Saturday 9 August 2008

But Hey, I'm Not Complaining.

I was thinking of starting out this blog by attempting to do some fish puns, just for the halibut. Sadly, after coming up with the predictable ones such as: 'oh my cod' and 'calling all carps', I began to flounder.
So there I was on the number 18 bus heading from the wilds of Leek, (the 'Queen of the Moorlands'), to the great city of Stoke on Trent, (pottery capital of the world and a major producer of the legendary Staffordshire oatcake). Little did I realise that upon boarding the bus that I would suddenly think how much I missed having a car. Yes indeed, on the number 18 bus was a group of folks who I believe may have been guests on the Jeremy Kyle Show, (Britain's answer to Jerry Springer?).
Screaming obnoxious kids, rude, loud parents and people I assumed were the grandparents. Ah the grandparents, fine examples of how to use Anglo Saxon expletives in every mumbled sentence they exhaled from their big gobs. As I slumped into the only available seat left, I thought: "does life get any better than this?" Never have I been so glad to see the Potteries Centre and get the hell of that bus. But hey, I'm not complaining.
I've noticed a new kind of rudeness in today's modern, technological society. When someone comes to visit me, I think that is very nice, I appreciate the company. Nothing like a good old 'chin wag' as we discuss such things like the meaning of life and more important topics like who will win the Premiership this season. Yes it is so nice to have a chat. Some positive interaction. So when my visitor's mobile phone (cell phone) rings, why do they suddenly forget they have come to visit me? Why do they think it is alright to ignore me in my own home and have a conversation with someone else for 3o flippin' minutes? Why, for that matter, is the exchange of text messages so vital that it can't wait until they have finished visiting me? What the heck is that all about? But hey, I'm not complaining.
It's a few minutes before the grocery shop closes. I wander over to the reduced section in hopes of being able to grab a bargain. Before me lies a barricade of trolleys that have been stategically placed by a group of people who are determined to take the lot. If there are 30 packages of cheese, regular price £1.99, reduced to 9 pence, they make sure all of it goes into their trolleys. You see, they work in teams, a well-drilled precision unit that will not allow the likes of me anywhere near the reduced food. So they clear the lot, with the exception of the 9 pence tub of cottage cheese with chives. I gratefully grab the tub as I watch them drive off in their brand new Jaguars. But hey, I'm not complaining.

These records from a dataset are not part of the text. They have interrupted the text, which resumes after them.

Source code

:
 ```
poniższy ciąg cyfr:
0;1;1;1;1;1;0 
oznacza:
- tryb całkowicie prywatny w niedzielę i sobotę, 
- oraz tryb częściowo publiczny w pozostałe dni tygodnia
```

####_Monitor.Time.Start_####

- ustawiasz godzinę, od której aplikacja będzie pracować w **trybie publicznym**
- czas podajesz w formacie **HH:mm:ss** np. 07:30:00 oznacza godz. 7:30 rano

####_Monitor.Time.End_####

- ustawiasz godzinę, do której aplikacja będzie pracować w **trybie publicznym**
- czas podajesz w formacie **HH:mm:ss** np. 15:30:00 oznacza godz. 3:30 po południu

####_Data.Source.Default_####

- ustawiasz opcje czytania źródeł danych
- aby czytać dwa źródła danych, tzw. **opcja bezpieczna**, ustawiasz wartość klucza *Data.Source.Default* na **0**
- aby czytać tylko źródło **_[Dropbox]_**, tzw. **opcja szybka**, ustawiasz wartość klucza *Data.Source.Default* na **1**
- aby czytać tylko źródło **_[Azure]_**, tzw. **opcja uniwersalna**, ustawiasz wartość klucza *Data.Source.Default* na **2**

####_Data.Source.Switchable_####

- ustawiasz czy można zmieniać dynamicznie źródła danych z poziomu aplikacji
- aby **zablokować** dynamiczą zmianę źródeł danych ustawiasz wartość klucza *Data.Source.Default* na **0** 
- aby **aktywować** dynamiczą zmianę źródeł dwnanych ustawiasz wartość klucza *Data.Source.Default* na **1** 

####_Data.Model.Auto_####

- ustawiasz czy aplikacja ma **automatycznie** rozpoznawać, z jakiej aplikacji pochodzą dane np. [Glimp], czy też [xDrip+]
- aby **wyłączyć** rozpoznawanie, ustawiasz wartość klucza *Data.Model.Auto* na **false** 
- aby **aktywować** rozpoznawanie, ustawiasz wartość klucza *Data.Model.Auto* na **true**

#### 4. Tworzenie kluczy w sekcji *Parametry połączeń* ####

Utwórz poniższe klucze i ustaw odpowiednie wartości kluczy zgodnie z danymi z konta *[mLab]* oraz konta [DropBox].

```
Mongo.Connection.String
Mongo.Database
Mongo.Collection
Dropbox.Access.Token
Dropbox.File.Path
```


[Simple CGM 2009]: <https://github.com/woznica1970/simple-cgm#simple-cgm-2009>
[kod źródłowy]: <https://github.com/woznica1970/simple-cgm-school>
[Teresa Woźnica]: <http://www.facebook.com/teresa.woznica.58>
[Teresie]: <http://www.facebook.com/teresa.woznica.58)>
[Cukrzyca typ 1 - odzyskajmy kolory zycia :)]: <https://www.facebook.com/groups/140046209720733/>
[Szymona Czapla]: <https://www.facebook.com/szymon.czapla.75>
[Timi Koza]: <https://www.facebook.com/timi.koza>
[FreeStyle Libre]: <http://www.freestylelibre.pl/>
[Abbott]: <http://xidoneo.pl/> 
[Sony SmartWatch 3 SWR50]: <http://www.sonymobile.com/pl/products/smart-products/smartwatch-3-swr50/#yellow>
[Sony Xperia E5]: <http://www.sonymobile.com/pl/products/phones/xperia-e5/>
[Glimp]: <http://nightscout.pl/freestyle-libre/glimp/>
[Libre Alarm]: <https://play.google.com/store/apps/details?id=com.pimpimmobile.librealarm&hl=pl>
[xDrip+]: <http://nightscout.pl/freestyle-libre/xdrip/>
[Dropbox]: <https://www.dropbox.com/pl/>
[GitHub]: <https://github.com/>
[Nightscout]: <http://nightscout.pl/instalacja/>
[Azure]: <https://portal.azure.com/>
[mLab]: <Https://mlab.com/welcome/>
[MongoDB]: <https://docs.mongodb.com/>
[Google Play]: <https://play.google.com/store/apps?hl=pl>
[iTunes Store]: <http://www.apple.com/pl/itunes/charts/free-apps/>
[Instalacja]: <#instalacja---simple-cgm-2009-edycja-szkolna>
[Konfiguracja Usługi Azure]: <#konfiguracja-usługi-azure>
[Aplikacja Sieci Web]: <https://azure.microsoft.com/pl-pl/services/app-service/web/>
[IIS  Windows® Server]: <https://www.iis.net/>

I now leave you with another collection of random thoughts and observations. If A.C. Milan played D.C. United of Major League Soccer, would the atmosphere be electric? Why is it called the 'Mile High Club'? I would have thought at 5280 feet, the pilot would still have the 'fasten seatbelt' sign on. No stopping some folks, I guess. I've heard a rumour that there is going to be a new social network site called : 'My Spacebook', where people go online and chat about their collection of books about space. And finally... I'm very disappointed with the Marcel Marceau C.D. I recently purchased. And finally..definitely..the future has arrived..computers are blaming it on human error. But hey, I'm not complaining.